Center for Applied Genomics, Department of Human Genetics, Children's Hospital of Philadelphia, Philadelphia, PA 19104, USA.
Perelman School of Medicine, Department of Pediatrics, University of Pennsylvania, Philadelphia, PA 19102, USA.
Brief Bioinform. 2021 Sep 2;22(5). doi: 10.1093/bib/bbaa381.
Copy number variations (CNVs) are an important class of variations contributing to the pathogenesis of many disease phenotypes. Detecting CNVs from genomic data remains difficult, and the most currently applied methods suffer from an unacceptably high false positive rate. A common practice is to have human experts manually review original CNV calls for filtering false positives before further downstream analysis or experimental validation. Here, we propose DeepCNV, a deep learning-based tool, intended to replace human experts when validating CNV calls, focusing on the calls made by one of the most accurate CNV callers, PennCNV. The sophistication of the deep neural network algorithm is enriched with over 10 000 expert-scored samples that are split into training and testing sets. Variant confidence, especially for CNVs, is a main roadblock impeding the progress of linking CNVs with the disease.

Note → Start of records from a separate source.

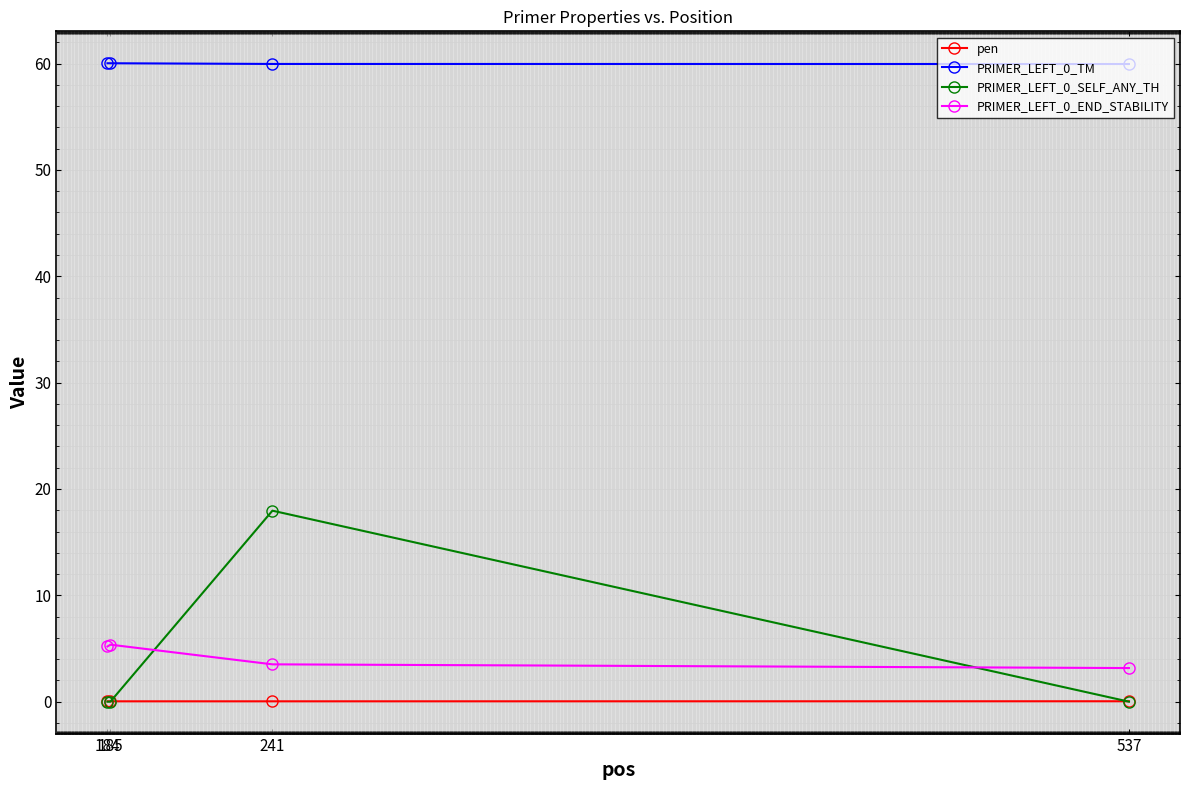

What is the total value across all series at 241?

81.5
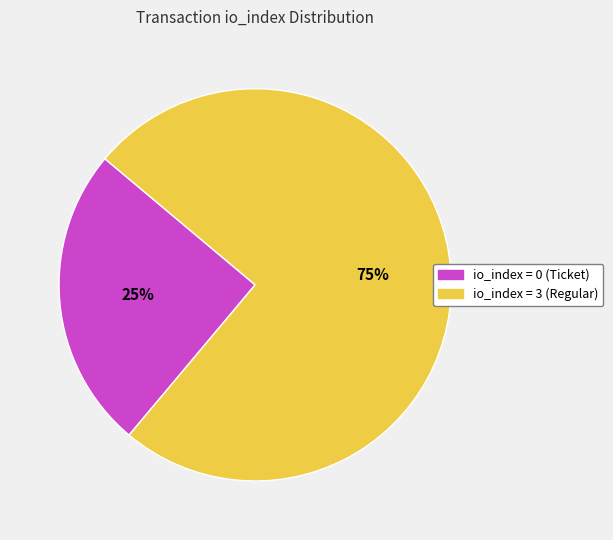

To the nearest percent, what is the average slice percentage?

50%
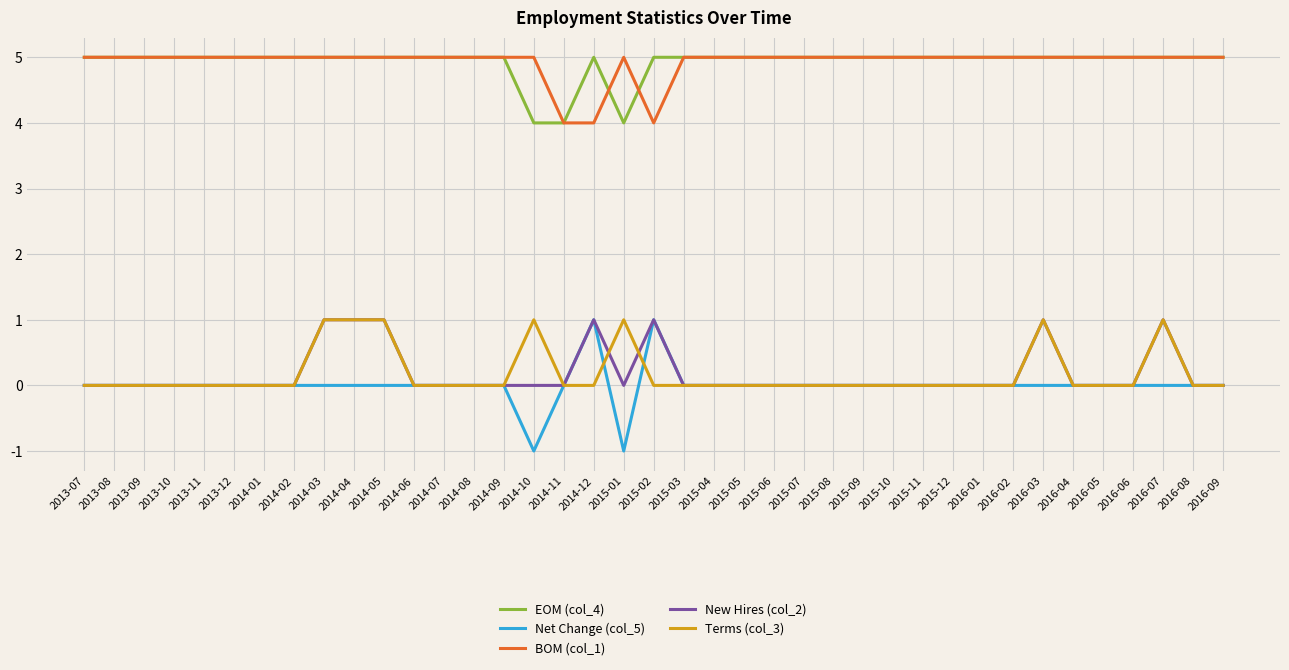

True or false: BOM (col_1) and Net Change (col_5) cross at least once.

False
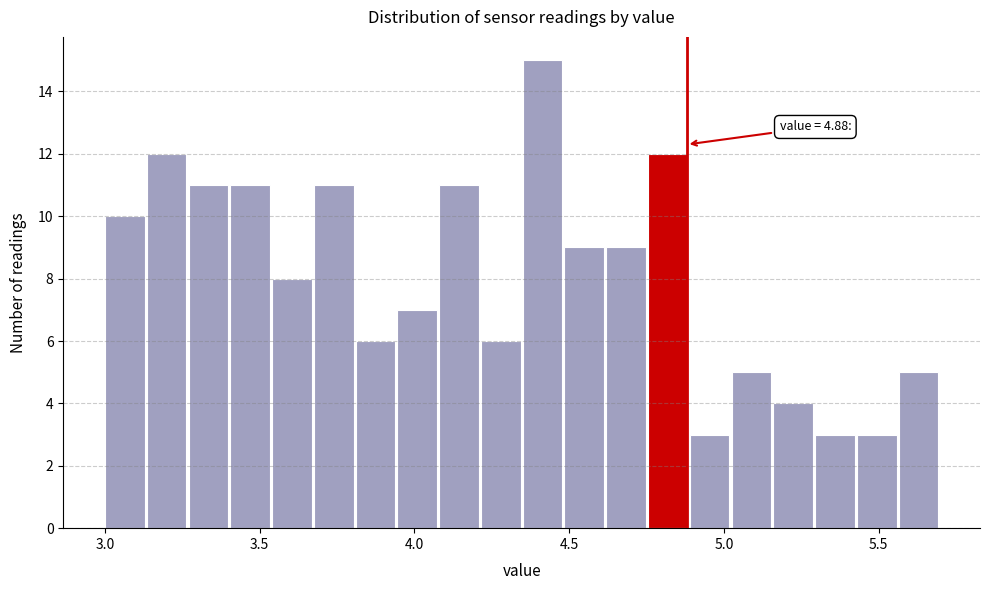

Read against the x-axis, roughly where is the centre of the tallest bar?

4.40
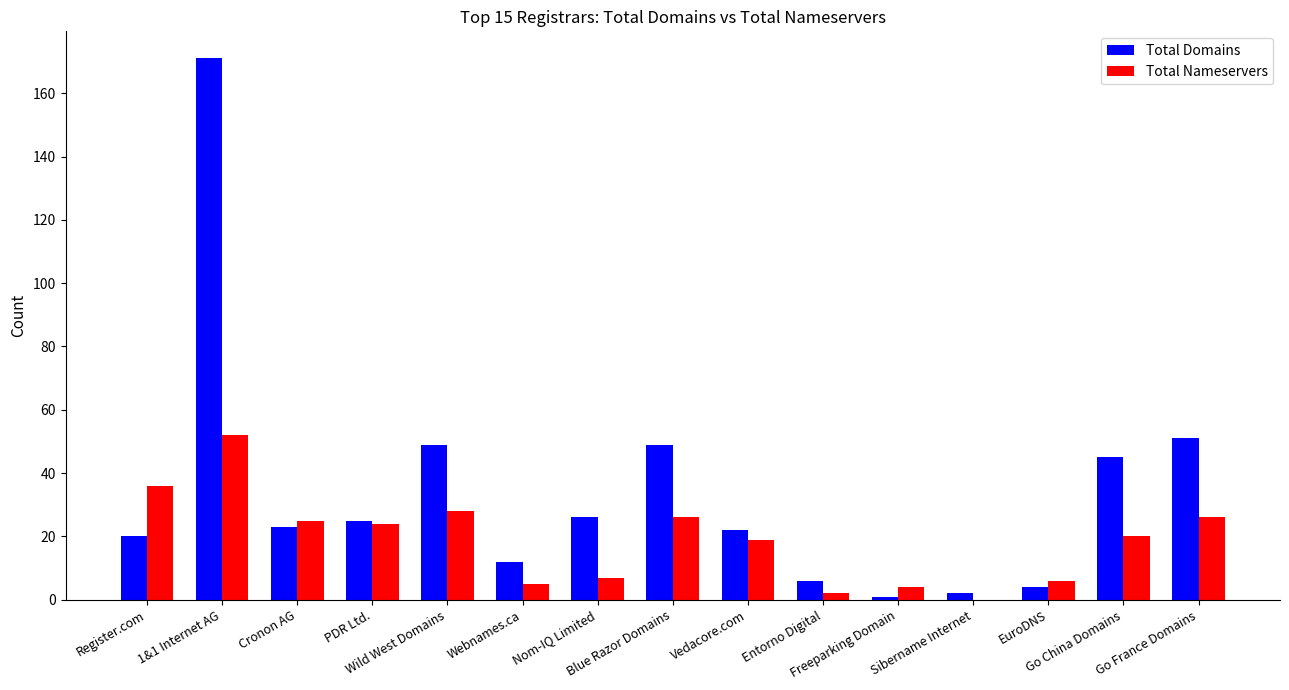

What is the maximum value shown in the chart?

171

We show that DeepCNV adds to the confidence of the CNV calls with an optimal area under the receiver operating characteristic curve of 0.909, exceeding other machine learning methods. The superiority of DeepCNV was also benchmarked and confirmed using an experimental wet-lab validation dataset. We conclude that the improvement obtained by DeepCNV results in significantly fewer false positive results and failures to replicate the CNV association results.
拷贝数变异(CNVs)是导致许多疾病表型发病机制的重要变异类型。从基因组数据中检测 CNVs 仍然很困难,目前应用的最先进方法存在不可接受的高假阳性率。一种常见的做法是让人类专家在进行下游分析或实验验证之前,对原始 CNV 调用进行手动审查,以过滤假阳性。在这里,我们提出了 DeepCNV,这是一种基于深度学习的工具,旨在在验证 CNV 调用时替代人类专家,重点关注最准确的 CNV 调用者之一 PennCNV 所做的调用。深度神经网络算法的复杂性通过超过 10000 个经过专家评分的样本得到丰富,这些样本被分为训练集和测试集。变体置信度,特别是对于 CNVs,是阻碍将 CNVs 与疾病联系起来的主要障碍。我们表明,DeepCNV 通过最佳接收者操作特征曲线下的面积 0.909 提高了 CNV 调用的置信度,超过了其他机器学习方法。DeepCNV 的优越性还使用实验湿实验室验证数据集进行了基准测试和确认。我们得出结论,DeepCNV 的改进导致假阳性结果显著减少,并且未能复制 CNV 关联结果。